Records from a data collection
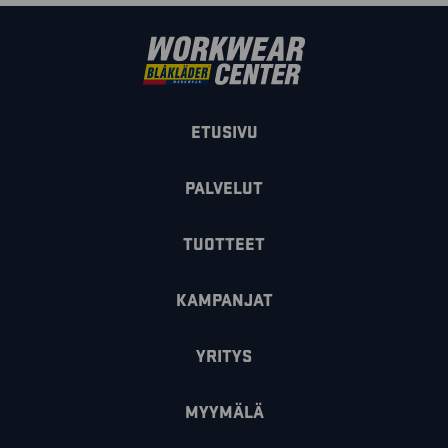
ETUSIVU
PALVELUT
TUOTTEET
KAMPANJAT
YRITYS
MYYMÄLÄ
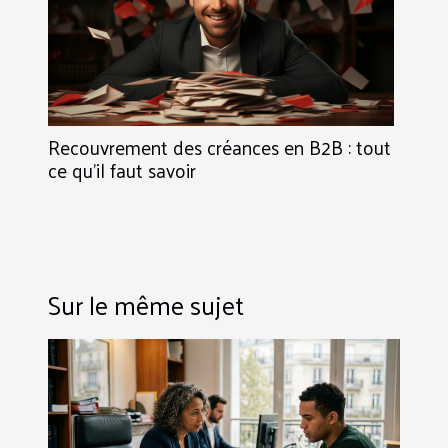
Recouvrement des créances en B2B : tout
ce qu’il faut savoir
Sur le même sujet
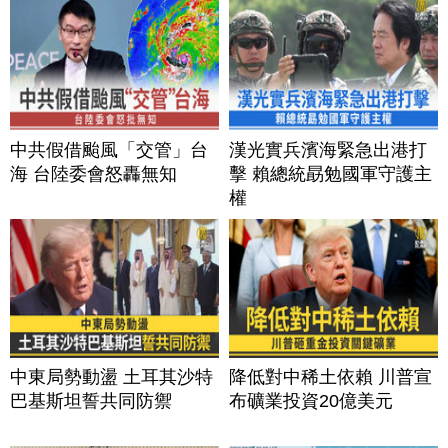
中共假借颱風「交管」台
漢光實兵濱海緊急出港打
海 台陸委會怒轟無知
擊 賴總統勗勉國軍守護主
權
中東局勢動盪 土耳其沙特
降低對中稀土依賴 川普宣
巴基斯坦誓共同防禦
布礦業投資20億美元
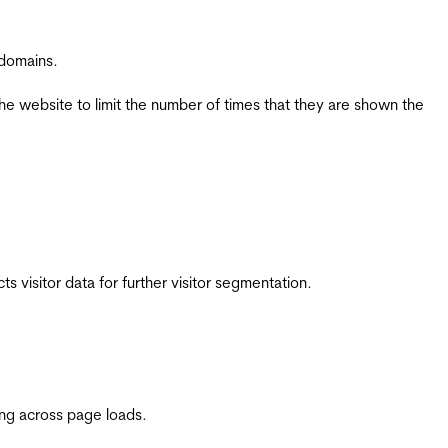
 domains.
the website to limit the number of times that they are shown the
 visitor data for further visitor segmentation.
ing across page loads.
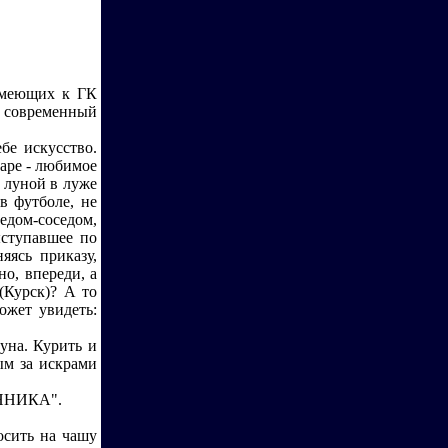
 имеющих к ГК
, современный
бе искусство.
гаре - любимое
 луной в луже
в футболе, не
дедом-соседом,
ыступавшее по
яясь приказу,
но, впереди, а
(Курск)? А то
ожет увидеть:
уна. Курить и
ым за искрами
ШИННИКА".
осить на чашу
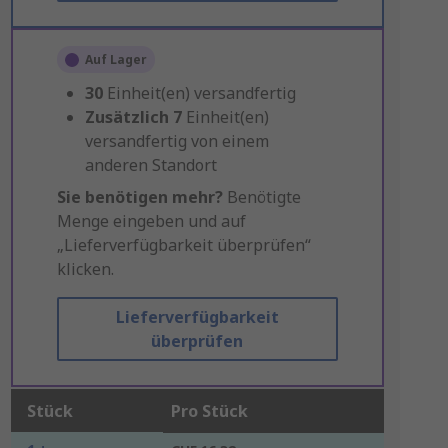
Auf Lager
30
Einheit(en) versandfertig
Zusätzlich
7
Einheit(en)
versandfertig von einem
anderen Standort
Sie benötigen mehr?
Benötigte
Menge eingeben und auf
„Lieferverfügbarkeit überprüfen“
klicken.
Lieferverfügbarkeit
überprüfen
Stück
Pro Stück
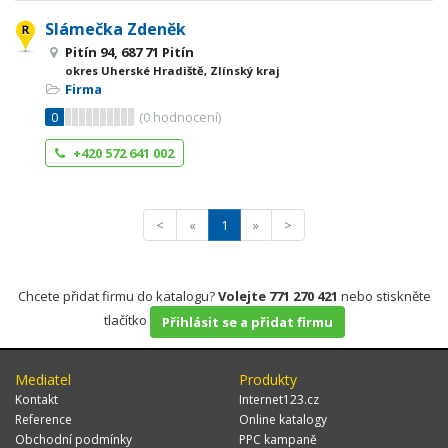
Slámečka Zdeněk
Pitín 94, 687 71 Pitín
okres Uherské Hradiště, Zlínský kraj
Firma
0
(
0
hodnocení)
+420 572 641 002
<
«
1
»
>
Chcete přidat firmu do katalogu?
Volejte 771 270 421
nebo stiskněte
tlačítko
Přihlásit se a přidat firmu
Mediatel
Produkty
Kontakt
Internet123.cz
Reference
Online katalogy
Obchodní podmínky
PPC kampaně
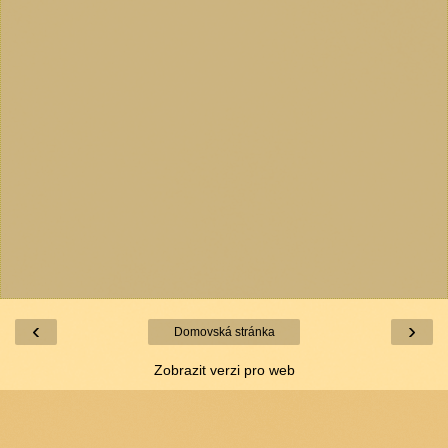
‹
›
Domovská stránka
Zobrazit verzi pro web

Brief.
Keep every word of the records and none of the pictures when you print them again.

Written solution.
ETUSIVU
PALVELUT
TUOTTEET
KAMPANJAT
YRITYS
MYYMÄLÄ
Recouvrement des créances en B2B : tout
ce qu’il faut savoir
Sur le même sujet
中共假借颱風「交管」台
漢光實兵濱海緊急出港打
海 台陸委會怒轟無知
擊 賴總統勗勉國軍守護主
權
中東局勢動盪 土耳其沙特
降低對中稀土依賴 川普宣
巴基斯坦誓共同防禦
布礦業投資20億美元
 domains.
the website to limit the number of times that they are shown the
 visitor data for further visitor segmentation.
ing across page loads.
 имеющих к ГК
, современный
бе искусство.
гаре - любимое
 луной в луже
в футболе, не
дедом-соседом,
ыступавшее по
яясь приказу,
но, впереди, а
(Курск)? А то
ожет увидеть:
уна. Курить и
ым за искрами
ШИННИКА".
осить на чашу
Auf Lager
30
Einheit(en) versandfertig
Zusätzlich
7
Einheit(en)
versandfertig von einem
anderen Standort
Sie benötigen mehr?
Benötigte
Menge eingeben und auf
„Lieferverfügbarkeit überprüfen“
klicken.
Lieferverfügbarkeit
überprüfen
Stück
Pro Stück
Slámečka Zdeněk
Pitín 94, 687 71 Pitín
okres Uherské Hradiště, Zlínský kraj
Firma
0
(
0
hodnocení)
+420 572 641 002
<
«
1
»
>
Chcete přidat firmu do katalogu?
Volejte 771 270 421
nebo stiskněte
tlačítko
Přihlásit se a přidat firmu
Mediatel
Produkty
Kontakt
Internet123.cz
Reference
Online katalogy
Obchodní podmínky
PPC kampaně
‹
›
Domovská stránka
Zobrazit verzi pro web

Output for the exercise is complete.